Some bishops suggested additions to the statement’s list of common serious sins that could prevent someone from receiving the Eucharist. Auxiliary Bishop Salvator Cordileone of San Diego, for example, offered that use of contraception was “a matter of the most serious consequence and it very widespread. It’s just too important to omit from this document.” After some discussion, it was suggested that a reference to extramarital sex should be amended to read “engaging in sexual activity outside the bond of a valid marriage, or engaging in sexual activity with the use of contraception even within the bond of a valid marriage.”
The suggested wording left some bishops and observers concerned it was too broad, noting that it does not address the rare exceptions of condom use within marriage when one spouse is infected with AIDS or HIV, nor of women who must use the pill due to debilitating medical problems within their reproductive system. These concerns led to the amendment’s defeat by a 2-to-1 margin.
Paralleling Archbishop Burke’s concerns, Bishop Thomas Tobin of Providence, R.I., asked what would happen “if someone who should not be receiving Communion continues to do that?” He suggested that a mention of that situation would “strengthen the option of bishops” in undertaking a “firmer response.” His amendment failed, but a prior amendment approved in committee quotes a passage from Pope John Paul II’s encyclical Ecclesia de Eucharistia in which the Church’s involvement may be called for “in cases of outward conduct which is seriously, clearly and steadfastly contrary to the moral norm” (No. 37).
When it finally came up for a vote, the document was approved (201-24, two abstentions).

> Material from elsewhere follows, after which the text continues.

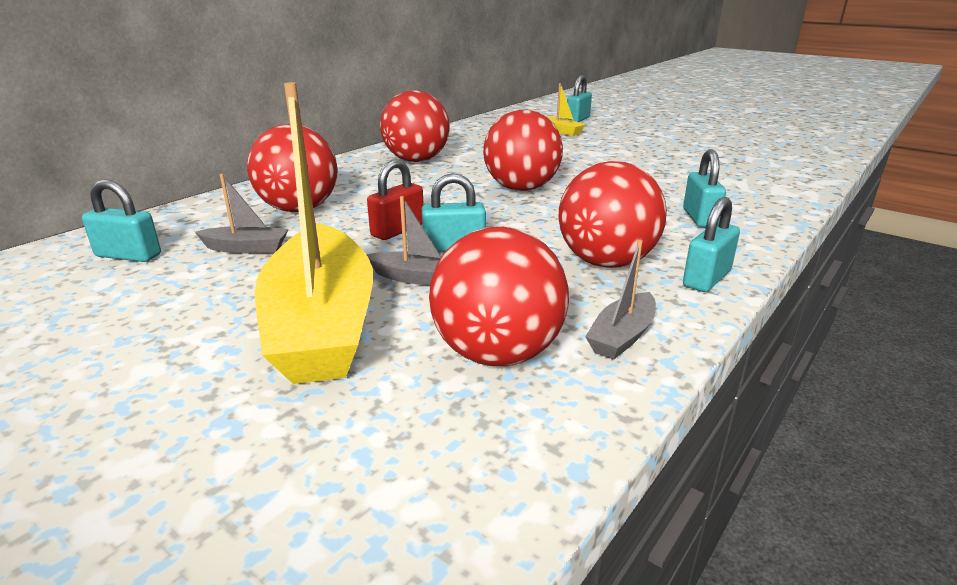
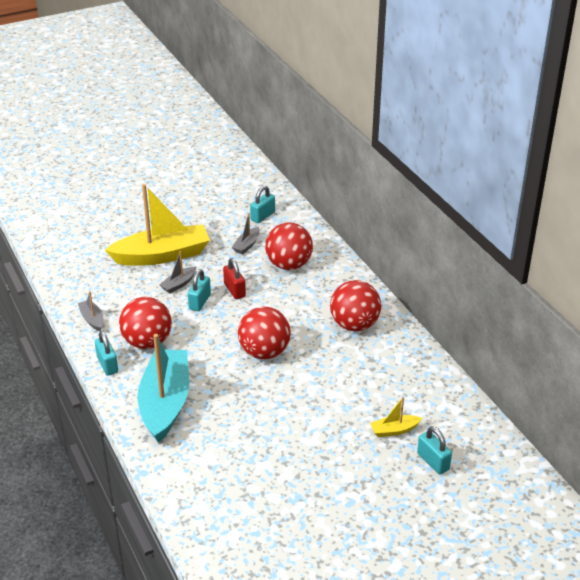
camera: 115 degrees right, 10 degrees up
(321, 324) = (162, 255): yellow boat -> yellow boat turned 150 degrees clockwise
(497, 353) = (109, 288): red ball -> none
(700, 218) = (165, 403): turquoise padlock -> turquoise boat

In deliberations over the proposed “2008-2011 Strategic Plan and Reorganization,” several bishops raised impassioned concerns about reductions in staff or committees in various departments. In interreligious and ecumenical affairs, Several bishops rose to state their fears that important dialogues with Muslims, Jews and the Orthodox would be compromised by cutting an associate director’s position. In pro-life activities, a cut from 11 to eight staffers was seen as incompatible with the bishops’ stated priorities that include concern for the dignity of human life. All such objections were answered similarly by Archbishop Michael Sheehan of Santa Fe, N.M., chairman of the Committee on Priorities and Plans: A “more organic” approach will permit each department and committee to continue its important work in a sufficient manner.

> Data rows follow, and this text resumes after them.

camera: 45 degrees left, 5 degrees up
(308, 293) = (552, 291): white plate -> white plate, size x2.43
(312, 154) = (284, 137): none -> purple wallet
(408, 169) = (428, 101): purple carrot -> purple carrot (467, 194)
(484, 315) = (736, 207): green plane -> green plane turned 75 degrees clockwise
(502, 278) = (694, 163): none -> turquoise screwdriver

The strategic plan and reorganization, the first major restructuring of the U.S. bishops’ conference since 1961, passed easily (213-19).
In other matters, the bishops approved a 16-percent cut in the diocesan assessments (158-6), endorsed a set of priorities and plans for 2007 (210-20, three abstentions), and elected several heads and members of committees.

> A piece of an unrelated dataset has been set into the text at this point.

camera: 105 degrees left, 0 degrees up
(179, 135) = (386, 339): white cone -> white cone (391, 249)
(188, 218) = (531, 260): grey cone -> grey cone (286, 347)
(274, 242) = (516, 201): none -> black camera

As the bishops adjourned for the day – nearly two hours later than scheduled – there was a palpable sense of accomplishment and even relief at having negotiated several rather sensitive issues. Catholics who seek more leadership and stronger catechesis from episcopal statements will generally be well pleased with what the conference has produced this week, although there remains a question of how much the bishops’ teachings and pastoral advice will filter down to the average lay Catholic. The streamlining of conference committees and personnel, not unlike the prudent scaling back of bureaucracies that sometimes are necessary in corporations and governments, ought to enhance the bishops’ pastoral ministries by making them more efficient and effective in carrying out their mission with a superior sense of stewardship of resources.
Wednesday and Thursday are closed executive sessions, primarily for prayer and reflection, and little is expected to be revealed outside the meeting room. I’ll offer some concluding observations on the U.S. bishops’ fall meeting in my third and final report tomorrow morning.